Pelotas, a Capital Nacional do Doce


Rota: Porto Alegre / Guaíba / Camaquã / Pelotas / Camaquã / Guaíba / Porto Alegre

Distância percorrida: 520 km

Satolep
Noite
No meio de uma guerra civil
O luar na janela
Não deixava a baronesa dormir
A voz da voz de Caruso
Ecoava no teatro vazio
Aqui nessa hora é que ele nasceu
Segundo o que contaram pra mim

Joquim, versão de Vitor Ramil* para a música Joey (Levy/Dylan)

Duzentos e cinquenta quilômetros separam, via BR-116 (além de um pequeno trecho de BR-290), Porto Alegre de Pelotas, cidade localizada na metade sul do Rio Grande do Sul. Como este é o caminho das mercadorias que chegam ou saem através do porto de Rio Grande, é preciso redobrar os cuidados: na volta do 11º Moto Lagoa, fui convidado a conhecer o acostamento por um caminhão que vinha em sentido contrário na minha pista. Curiosamente, fui convidado novamente – desta vez por um ônibus, que gentilmente deu sinal de luz – a visitar meu velho amigo acostamento na volta de Pelotas.

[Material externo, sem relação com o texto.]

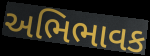
અભિભાવક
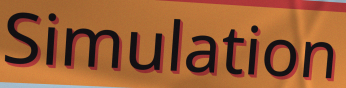
Simulation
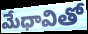
మేధావితో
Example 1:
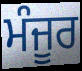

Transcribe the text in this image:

ਮੰਜੂਰ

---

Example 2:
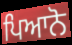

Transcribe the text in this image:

ਪਿਆਨੋ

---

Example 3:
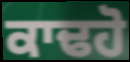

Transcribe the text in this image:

ਕਾਢਹੋ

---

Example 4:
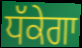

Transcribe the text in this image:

ਧੱਕੇਗਾ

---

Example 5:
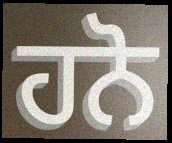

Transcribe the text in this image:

ਹਨੋ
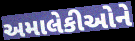
અમાલેકીઓને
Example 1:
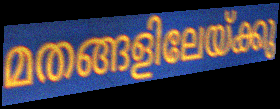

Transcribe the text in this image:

മതങ്ങളിലേയ്ക്കു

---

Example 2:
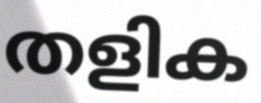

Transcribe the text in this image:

തളിക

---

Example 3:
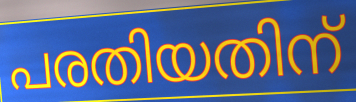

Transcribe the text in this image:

പരതിയതിന്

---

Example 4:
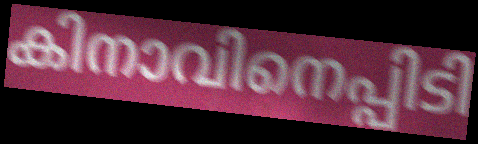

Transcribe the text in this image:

കിനാവിനെപ്പിടി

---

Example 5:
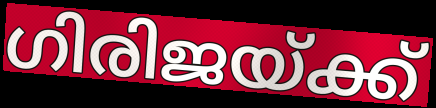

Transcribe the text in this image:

ഗിരിജയ്ക്ക്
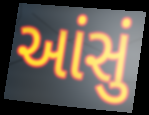
આંસું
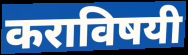
कराविषयी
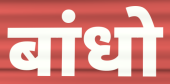
बांधो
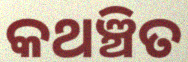
କଥଞ୍ଚିତ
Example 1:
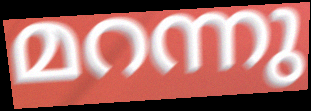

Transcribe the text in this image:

മറന്നു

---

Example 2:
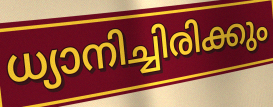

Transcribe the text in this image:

ധ്യാനിച്ചിരിക്കും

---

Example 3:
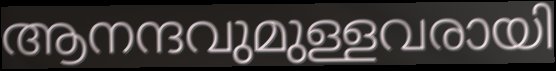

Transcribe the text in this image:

ആനന്ദവുമുള്ളവരായി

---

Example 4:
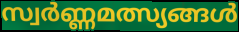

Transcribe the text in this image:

സ്വർണ്ണമത്സ്യങ്ങൾ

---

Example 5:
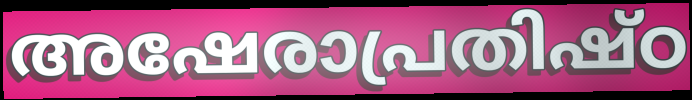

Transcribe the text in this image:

അഷേരാപ്രതിഷ്ഠ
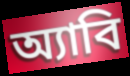
অ্যাবি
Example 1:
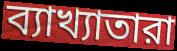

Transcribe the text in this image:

ব্যাখ্যাতারা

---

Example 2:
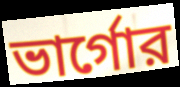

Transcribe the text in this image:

ভার্গোর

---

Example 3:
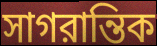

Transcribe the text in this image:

সাগরান্তিক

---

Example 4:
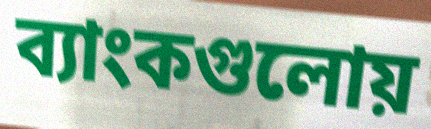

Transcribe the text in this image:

ব্যাংকগুলোয়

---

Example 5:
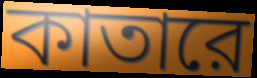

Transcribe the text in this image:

কাতারে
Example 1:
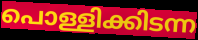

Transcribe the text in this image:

പൊള്ളിക്കിടന്ന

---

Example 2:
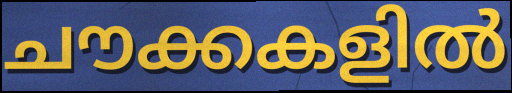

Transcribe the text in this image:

ചൗക്കകളിൽ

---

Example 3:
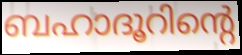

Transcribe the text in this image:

ബഹാദൂറിന്റെ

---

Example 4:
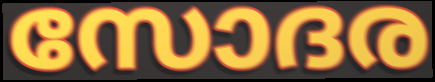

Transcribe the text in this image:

Erguida às margens do Canal São Gonçalo (que liga as lagoas dos Patos e Mirim), Pelotas é uma das maiores cidades do Rio Grande do Sul – com mais de 300 mil habitantes – e teve papel destacado na história do estado em função da produção de charque, produto que gerou riqueza em meados do século XVIII. A arquitetura da cidade, com clara influência portuguesa (por conta de sua colonização), também foi favorecida pelos recursos abundantes que as charqueadas movimentavam. Atualmente, a economia da cidade está baseada no agronegócio e no comércio.

A imagem da Pelotas que eu tinha na memória era de uma cidade muito grande, cosmopolita, de prédios imponentes e rebuscados: ainda criança, morei naquela região e me deslocava para lá com meus pais para fazer compras ou simplesmente passear. De volta à cidade, visitei lugares conhecidos (como o Chafariz do Calçadão, ponto obrigatório de parada da minha família no início da década de 1980) e confirmei minhas expectativas sobre a beleza da Freguesia de São Francisco de Paula. Convém lembrar que Pelotas é a Capital Nacional do Doce: passando por lá, não esqueça de visitar uma (ou várias) das muitas confeitarias da cidade.

Mais informações:

Chafariz do Calçadão

Fachada da Escola Eliseu Maciel

Catedral do Redentor (Igreja Cabeluda)

Mercado Público de Pelotas

Biblioteca Municipal de Pelotas

Prefeitura Municipal de Pelotas

*Citação do site do Vitor Ramil: “Na passagem dos anos 80 para os 90, Vitor afastou-se dos estúdios e passou a dedicar-se ao palco, pois quase não fizera shows até então. Foi quando nasceu o personagem Barão de Satolep, um nobre pelotense pálido e corcunda, alter-ego do artista.”